Article VII of our Treaty of 1932 with Norway29 provides that:

“All articles which are or may be legally imported from foreign countries into ports of the United States or are or may be legally exported therefrom in vessels of the United States may likewise be imported into those ports or exported therefrom in Norwegian vessels, without being liable to any other or higher duties or charges whatsoever than if such articles were imported or exported in vessels of the United States”.

It is believed that enforcement of the resolution would be violative of this treaty provision, since it would not allow Norwegian vessels national treatment as regards such exports which it was the purpose of the treaty to accord with respect to all exports. Similar provisions are contained in a number of our treaties with foreign countries.

Article III of the Convention of 1826 with Denmark30 provides in part that:

“… whatever may be lawfully exported or re-exported, from the one country in its own vessels, to any foreign country, may, in like manner, be exported or re-exported in the vessels of the other country.”

When the bill S. 2401,31 providing “That at least 50 per centum of the commodities purchased by or on behalf of any foreign country with the proceeds of any loan hereafter made by the Reconstruction Finance Corporation or any other governmental agency and which are exported from the United States shall be exported in vessels of the United States, and each contract or agreement for any such loan shall contain a condition to that effect” was under consideration, the Department on March 3, 1934, sent a letter32 to Senator Stephens, Chairman of the Senate Committee on Commerce, calling attention to the treaty provisions with Norway and suggesting that the bill be not passed. (File No. 195/1385) That bill did not pass and the present resolution was apparently substituted for it.

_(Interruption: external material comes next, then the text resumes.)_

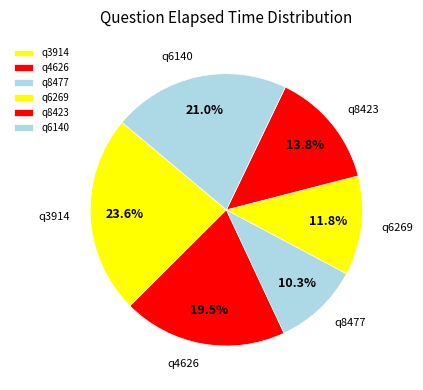

To the nearest percent, what is the average slice percentage?

17%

I would suggest that a letter should be sent to the Reconstruction Finance Corporation and the Secretary of Commerce calling attention [Page 706] to these treaty provisions in order that they may not apply the resolution in such way as to violate our treaty obligations.

Green H. Hackworth
[Enclosure]

Joint Resolution of Congress, Approved March 26, 1934 33

Resolved by the Senate and House of Representatives of the United States of America in Congress assembled, That it is the sense of Congress that in any loans made by the Reconstruction Finance Corporation or any other instrumentality of the Government to foster the exporting of agricultural or other products, provision shall be made that such products shall be carried exclusively in vessels of the United States, unless, as to any or all of such products, the Shipping Board Bureau, after investigation, shall certify to the Reconstruction Finance Corporation or any other instrumentality of the Government that vessels of the United States are not available in sufficient numbers, or in sufficient tonnage capacity, or on necessary sailing schedule, or at reasonable rates.

  1. The treaty was signed June 5, 1928; for text, see Foreign Relations, 1928, vol. iii, p. 646.
  2. Miller, Treaties, vol. 3, p. 239.
  3. Congressional Record, vol. 78, pt. 1, p. 851.
  4. Not printed.
  5. H. J. Res. 207 (Pub. Res. No. 17), 73d Cong., 2d sess.; 48 Stat. 500.